Les deux romans, fictions allégoriques sur les désillusions arabes, furent tous les deux jugés blasphématoires par les courants intégristes, cerbères des portes de la nuit, ceux-là mêmes qui se rencontrent aujourd’hui à Sidi-Fredj, avant que les gouvernements algérien et égyptien ne décident à leur tour de les interdire. Mais alors, jusqu’où irait la conjuration des prophètes démystifiés par la plume, jusqu’où irait un gouvernement qui a peur d’un livre ? Nous aurions tort de mésestimer les effets politiques de la censure et de l’inquisition. En plus d’être le ciment des forfaitures politiques, elles ont toujours annoncé de funestes dérives autoritaires. L’Allemagne hitlérienne fut précédée par les autodafés nazis de 1933 qui, à Berlin, Brême, Dresde, Munich ou Nuremberg, condamnèrent au feu les ouvrages de Bertolt Brecht, d’Alfred Döblin, de Sigmund Freud, d’Heinrich Mann, de Karl Marx, de Carl von Ossietzky ou d’Arnold Zweig, pour ne citer que ceux-là.

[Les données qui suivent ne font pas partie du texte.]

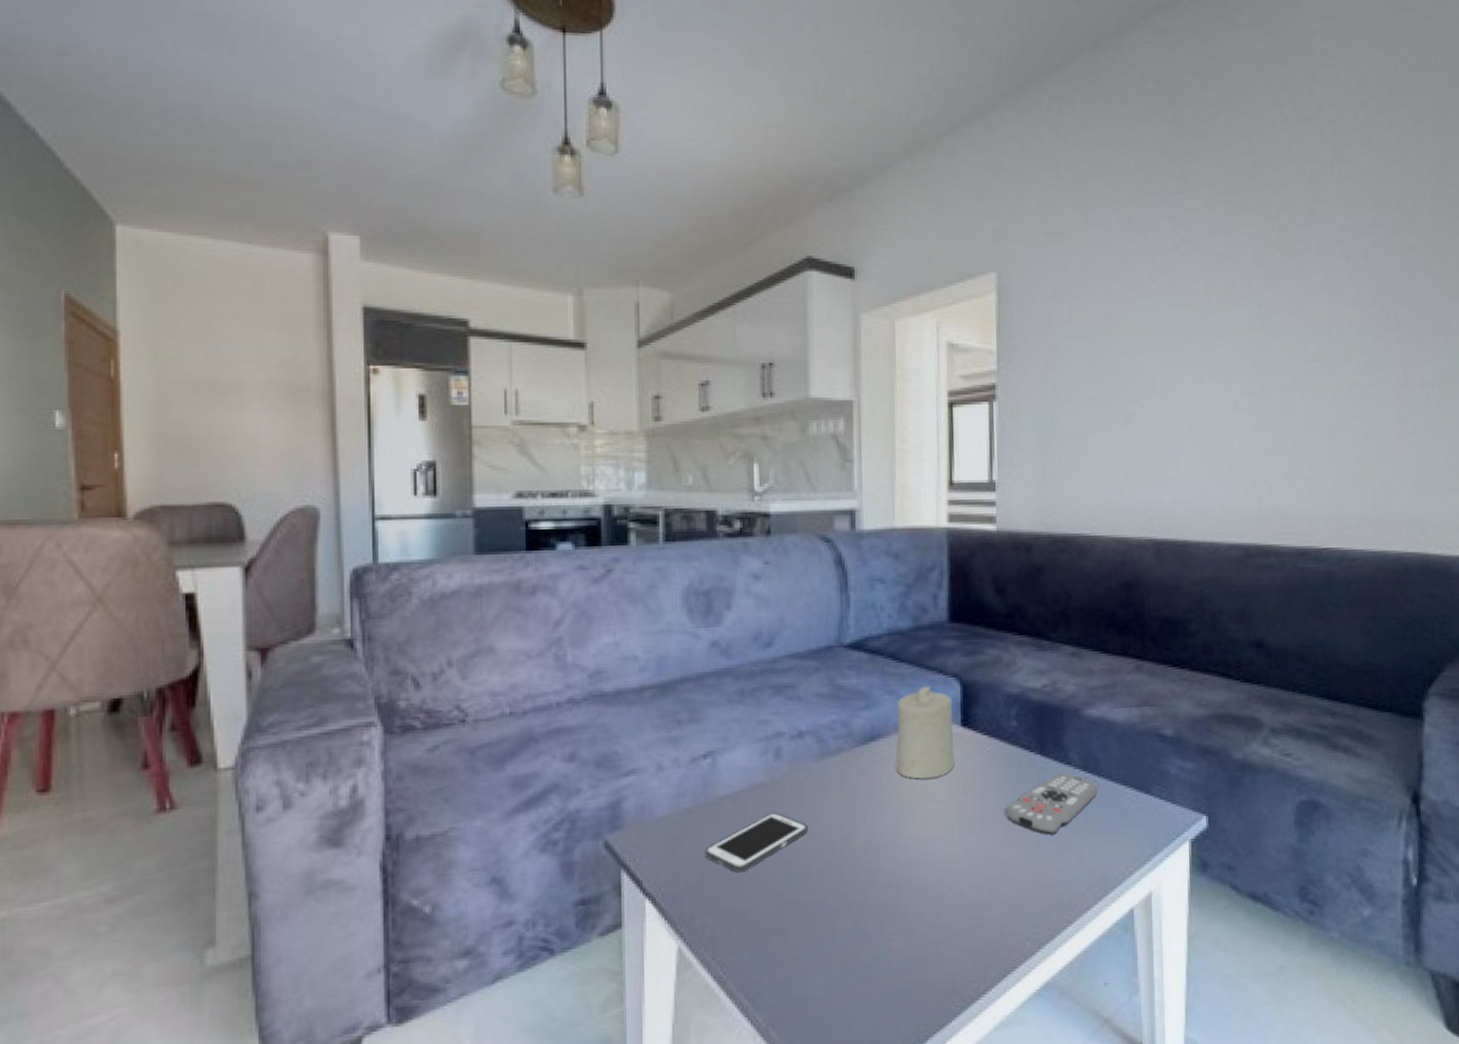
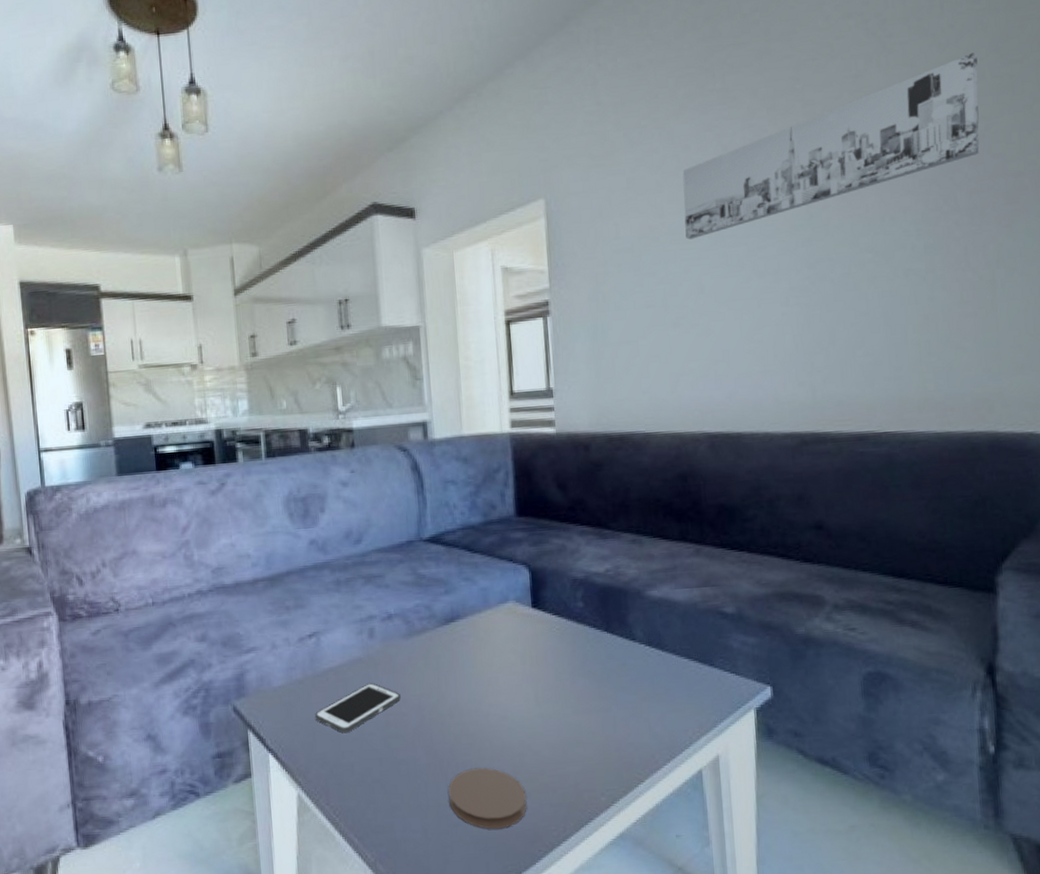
coaster: none [857,911,945,983] -> present [448,767,527,829]
candle: present [896,685,954,779] -> none [472,572,527,654]
remote control: present [1004,774,1098,835] -> none [575,648,663,703]
wall art: none [1139,172,1421,332] -> present [682,52,980,240]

Nous n’en sommes, dira-t-on, plus là. Sans doute. Mais le couteau, lui, est toujours là et Awlâd hâratinâ a failli coûter sa vie à Naguib Mahfouz, trente-cinq ans plus tard, quand deux fanatiques islamistes de al Jama’a al Islameya le poignardèrent devant son domicile, en octobre 1994. Le Nobel de littérature survécut miraculeusement à une mise à mort programmée mais s’il y perdit l’usage de sa main droite, il ne perdit pas la foi de l’écrivain résolu. “L’écriture est maîtresse : elle agit sur la culture et sur les civilisations”, répondait-il aux journalistes venus l’interroger sur son lit d’hôpital au lendemain de l’agression.

C’est pourquoi, me suis-je dit en quittant Anouar Benmalek, les dictatures auront toujours peur d’un livre. C’est-à-dire d’une déraisonnable petite lumière qui viendrait à s’aventurer dans les opacités du pouvoir et que nous avons, à jamais, l’obligation d’agiter au coeur des ténèbres.